- Text segment
========================================

Noyes, John H.                          58        1997          2007              22,708 (7)          1.51%
   President, Noyes Insurance
   Agency, Inc.; President,
   Central Square Insurance, Inc.

Woodward, William J.                    59        1997          2007              89,088              5.91%
    Chairman of the Board,
    President, Chief Executive
    Officer, Northway Financial,
    Inc. and The Berlin City Bank;
    Chief Executive Officer and
    President, The Pemigewasset
    National Bank of Plymouth,
    New Hampshire

- -------------------
**** Owns less than 1% of the Company's outstanding common stock.
 (1) Included in the shares listed as "beneficially owned" and in the calculation of common stock ownership are
     the following shares which the persons listed have the right to acquire prior to the expiration date shown
     pursuant to vested stock options granted under the 1999 stock option and grant plan - Mr. Woodward (7,500
     prior to June 15, 2009 and 8,500 prior to October 17, 2010) and Mr. Adams (3,500 prior to June 15, 2009).
 (2) Includes 33,246 shares owned jointly with spouse and 3,135 shares owned by spouse for which Mr. Kelley may
     be deemed the beneficial owner.
 (3) Includes 104 shares owned jointly with son. (4) Shares owned jointly with spouse.
 (5) Includes 51,000 shares held in trust for which Mr. Adams serves as trustee.
 (6) Includes 19,000 shares held in a trust for which Mr. Hanson serves as trustee and 312 shares owned jointly
     with spouse.
 (7) Includes 12,185 shares held in a trust for which Mr. Noyes serves as trustee and 10,523 shares held in a
     trust for which Mr. Noyes has Power of Attorney.


         The Board of Directors has determined that the following directors:
Fletcher W. Adams, Arnold P. Hanson, Jr., John H. Noyes, Stephen G. Boucher,
Barry J. Kelley, Randall G. Labnon, Frederick C. Anderson, and Brien L. Ward,
who comprise a majority of the Board of Directors, are "independent" under the
Nasdaq Stock Market rules.

MEETINGS AND COMMITTEES OF THE BOARD OF DIRECTORS

     The Board of Directors of the Company held thirteen (13) meetings during
the calendar year ended December 31, 2004. All incumbent directors attended at
least 75% of the aggregate number of meetings of the Board of Directors and the
committees of which he was a member in 2004. Mr. John D. Morris, who was a
director until his death in March 2005, did not meet the threshold due to
illness.

     The Company does not require Directors to attend the annual meeting of
stockholders. The Company does, however, schedule a meeting of its Board of
Directors on the same day as the annual meeting of stockholders to facilitate
each Director's attendance at the annual meeting of stockholders. Nine of the
ten members of the Company's Board of Directors attended the Company's annual
meeting of stockholders held May 25, 2004.

========================================

- Exercise task 1
In the board of directors excerpt, why does the Company schedule a Board meeting on the same day as the annual meeting of stockholders? Answer in one to three sentences.
The text and the records that follow it are unrelated and should be treated separately.

========================================

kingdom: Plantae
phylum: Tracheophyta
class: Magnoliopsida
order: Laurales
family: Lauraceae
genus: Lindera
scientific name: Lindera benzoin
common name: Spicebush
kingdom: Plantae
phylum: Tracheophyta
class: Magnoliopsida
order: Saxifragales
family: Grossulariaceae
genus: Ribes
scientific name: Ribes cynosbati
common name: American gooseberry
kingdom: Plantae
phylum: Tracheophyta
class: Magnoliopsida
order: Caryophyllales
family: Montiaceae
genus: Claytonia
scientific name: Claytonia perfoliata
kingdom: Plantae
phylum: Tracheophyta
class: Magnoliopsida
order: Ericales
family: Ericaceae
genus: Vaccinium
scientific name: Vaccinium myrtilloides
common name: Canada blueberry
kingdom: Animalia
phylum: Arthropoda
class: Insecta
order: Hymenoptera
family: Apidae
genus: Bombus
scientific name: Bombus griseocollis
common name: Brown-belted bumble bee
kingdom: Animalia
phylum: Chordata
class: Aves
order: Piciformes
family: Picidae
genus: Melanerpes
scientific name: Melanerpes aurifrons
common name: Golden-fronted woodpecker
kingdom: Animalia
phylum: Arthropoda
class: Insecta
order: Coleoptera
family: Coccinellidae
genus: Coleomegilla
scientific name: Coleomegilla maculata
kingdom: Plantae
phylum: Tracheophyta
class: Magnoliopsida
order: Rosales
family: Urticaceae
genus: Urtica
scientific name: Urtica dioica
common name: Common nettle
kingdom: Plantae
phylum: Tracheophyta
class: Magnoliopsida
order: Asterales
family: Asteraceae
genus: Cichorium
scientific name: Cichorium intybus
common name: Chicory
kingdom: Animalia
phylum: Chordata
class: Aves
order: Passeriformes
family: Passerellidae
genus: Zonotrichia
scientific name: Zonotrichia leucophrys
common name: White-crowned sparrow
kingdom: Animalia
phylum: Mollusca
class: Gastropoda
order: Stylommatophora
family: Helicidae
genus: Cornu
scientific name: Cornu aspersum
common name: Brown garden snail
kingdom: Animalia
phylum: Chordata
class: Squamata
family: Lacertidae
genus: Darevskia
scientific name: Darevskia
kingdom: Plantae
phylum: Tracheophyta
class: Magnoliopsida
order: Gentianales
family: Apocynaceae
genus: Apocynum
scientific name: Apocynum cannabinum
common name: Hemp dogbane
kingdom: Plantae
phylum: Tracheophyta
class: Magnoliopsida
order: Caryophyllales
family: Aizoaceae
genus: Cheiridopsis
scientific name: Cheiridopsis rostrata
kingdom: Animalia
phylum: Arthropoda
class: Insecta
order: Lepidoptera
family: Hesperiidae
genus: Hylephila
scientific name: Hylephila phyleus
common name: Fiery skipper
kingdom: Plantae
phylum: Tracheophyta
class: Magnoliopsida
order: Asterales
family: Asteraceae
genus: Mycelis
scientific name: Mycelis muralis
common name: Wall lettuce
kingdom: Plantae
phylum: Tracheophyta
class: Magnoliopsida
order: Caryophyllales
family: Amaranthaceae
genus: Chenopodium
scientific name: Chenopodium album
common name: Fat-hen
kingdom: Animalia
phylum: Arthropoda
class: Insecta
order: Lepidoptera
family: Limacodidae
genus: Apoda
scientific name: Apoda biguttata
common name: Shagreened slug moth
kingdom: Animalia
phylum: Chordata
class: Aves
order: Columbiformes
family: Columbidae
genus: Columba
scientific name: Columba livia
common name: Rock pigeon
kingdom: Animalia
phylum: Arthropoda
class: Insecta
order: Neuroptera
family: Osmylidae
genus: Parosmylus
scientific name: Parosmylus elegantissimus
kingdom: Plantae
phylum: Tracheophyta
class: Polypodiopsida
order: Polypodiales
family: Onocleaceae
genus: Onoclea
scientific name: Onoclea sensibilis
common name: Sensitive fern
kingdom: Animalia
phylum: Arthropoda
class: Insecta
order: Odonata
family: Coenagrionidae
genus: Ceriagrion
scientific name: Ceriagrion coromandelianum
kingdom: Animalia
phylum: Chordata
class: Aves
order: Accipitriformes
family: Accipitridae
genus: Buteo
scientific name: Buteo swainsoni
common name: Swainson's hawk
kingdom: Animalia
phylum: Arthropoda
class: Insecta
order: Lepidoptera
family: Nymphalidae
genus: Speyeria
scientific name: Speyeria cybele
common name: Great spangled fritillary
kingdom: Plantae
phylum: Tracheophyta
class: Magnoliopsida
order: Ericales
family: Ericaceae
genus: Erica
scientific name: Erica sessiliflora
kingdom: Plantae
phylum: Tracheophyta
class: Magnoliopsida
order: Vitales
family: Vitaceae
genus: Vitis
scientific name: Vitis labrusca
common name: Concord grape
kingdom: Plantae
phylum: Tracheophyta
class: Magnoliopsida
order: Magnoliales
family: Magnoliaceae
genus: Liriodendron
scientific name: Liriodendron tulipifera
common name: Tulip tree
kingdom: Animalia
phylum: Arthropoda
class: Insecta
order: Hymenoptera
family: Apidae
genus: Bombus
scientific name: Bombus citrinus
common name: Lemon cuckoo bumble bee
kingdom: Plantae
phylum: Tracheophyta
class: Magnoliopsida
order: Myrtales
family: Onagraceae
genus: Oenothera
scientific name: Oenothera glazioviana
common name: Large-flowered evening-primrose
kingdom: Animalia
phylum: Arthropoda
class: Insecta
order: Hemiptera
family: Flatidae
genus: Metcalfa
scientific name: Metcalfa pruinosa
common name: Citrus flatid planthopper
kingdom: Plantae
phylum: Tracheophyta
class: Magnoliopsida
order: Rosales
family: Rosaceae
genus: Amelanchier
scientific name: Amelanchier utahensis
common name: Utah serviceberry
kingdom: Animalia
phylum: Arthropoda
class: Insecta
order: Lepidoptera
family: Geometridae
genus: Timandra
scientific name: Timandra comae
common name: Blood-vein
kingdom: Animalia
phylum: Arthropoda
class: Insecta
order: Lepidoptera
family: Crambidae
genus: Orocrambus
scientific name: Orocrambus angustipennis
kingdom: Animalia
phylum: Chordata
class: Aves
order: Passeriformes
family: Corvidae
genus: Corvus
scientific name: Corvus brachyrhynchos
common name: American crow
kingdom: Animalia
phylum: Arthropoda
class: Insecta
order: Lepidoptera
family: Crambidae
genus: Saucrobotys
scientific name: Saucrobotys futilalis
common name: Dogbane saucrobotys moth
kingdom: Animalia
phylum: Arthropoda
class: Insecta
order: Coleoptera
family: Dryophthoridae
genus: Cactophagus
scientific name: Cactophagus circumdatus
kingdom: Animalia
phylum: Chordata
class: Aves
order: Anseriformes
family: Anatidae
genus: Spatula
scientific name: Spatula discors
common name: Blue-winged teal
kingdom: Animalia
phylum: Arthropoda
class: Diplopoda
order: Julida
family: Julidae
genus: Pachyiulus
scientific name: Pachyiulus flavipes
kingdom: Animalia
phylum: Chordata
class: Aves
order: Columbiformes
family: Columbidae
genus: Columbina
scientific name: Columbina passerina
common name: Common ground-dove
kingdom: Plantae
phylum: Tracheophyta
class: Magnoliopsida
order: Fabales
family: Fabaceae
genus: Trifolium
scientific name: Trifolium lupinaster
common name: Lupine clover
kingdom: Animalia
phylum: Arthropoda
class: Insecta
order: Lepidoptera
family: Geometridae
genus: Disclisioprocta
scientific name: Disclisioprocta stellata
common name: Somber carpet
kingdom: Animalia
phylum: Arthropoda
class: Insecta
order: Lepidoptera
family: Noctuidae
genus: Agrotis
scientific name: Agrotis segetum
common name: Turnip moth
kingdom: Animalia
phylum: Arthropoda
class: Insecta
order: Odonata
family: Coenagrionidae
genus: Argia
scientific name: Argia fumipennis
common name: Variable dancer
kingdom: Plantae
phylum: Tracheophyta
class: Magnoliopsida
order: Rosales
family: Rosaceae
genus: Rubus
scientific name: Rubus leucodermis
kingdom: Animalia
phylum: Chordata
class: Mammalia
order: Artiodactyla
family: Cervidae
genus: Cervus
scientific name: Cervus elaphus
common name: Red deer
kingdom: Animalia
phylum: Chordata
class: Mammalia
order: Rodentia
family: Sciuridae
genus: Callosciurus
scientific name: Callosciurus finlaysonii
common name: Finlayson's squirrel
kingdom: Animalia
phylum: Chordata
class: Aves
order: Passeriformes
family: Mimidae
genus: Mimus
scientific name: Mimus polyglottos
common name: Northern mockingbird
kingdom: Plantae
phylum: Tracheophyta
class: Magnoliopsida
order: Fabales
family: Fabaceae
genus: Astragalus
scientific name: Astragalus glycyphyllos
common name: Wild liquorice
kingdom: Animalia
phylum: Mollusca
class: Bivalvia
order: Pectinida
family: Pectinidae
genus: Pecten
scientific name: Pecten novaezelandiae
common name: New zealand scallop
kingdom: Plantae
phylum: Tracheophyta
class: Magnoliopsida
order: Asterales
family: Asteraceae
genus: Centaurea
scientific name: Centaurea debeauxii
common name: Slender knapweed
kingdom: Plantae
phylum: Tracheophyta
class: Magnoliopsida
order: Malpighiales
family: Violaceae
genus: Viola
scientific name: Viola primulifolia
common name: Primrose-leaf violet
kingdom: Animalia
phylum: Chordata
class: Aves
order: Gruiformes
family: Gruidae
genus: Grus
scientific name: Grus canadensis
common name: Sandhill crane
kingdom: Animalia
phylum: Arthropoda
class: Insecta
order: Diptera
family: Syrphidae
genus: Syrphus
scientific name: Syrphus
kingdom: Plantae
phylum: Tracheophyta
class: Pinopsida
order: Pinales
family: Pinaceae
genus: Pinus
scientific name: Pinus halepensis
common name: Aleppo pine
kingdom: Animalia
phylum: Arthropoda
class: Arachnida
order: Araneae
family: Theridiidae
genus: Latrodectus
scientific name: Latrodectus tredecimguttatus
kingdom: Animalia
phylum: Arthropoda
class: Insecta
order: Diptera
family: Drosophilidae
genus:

========================================

- Exercise task 2
Rewrite the records from their start through the line containing "genus: Ribes", changing "phylum" to "division" and leaving everything else the same.

- Correct result 1
The Company schedules a Board meeting on that day to make it easier for each Director to attend the annual meeting of stockholders.

- Correct result 2
kingdom: Plantae
division: Tracheophyta
class: Magnoliopsida
order: Laurales
family: Lauraceae
genus: Lindera
scientific name: Lindera benzoin
common name: Spicebush
kingdom: Plantae
division: Tracheophyta
class: Magnoliopsida
order: Saxifragales
family: Grossulariaceae
genus: Ribes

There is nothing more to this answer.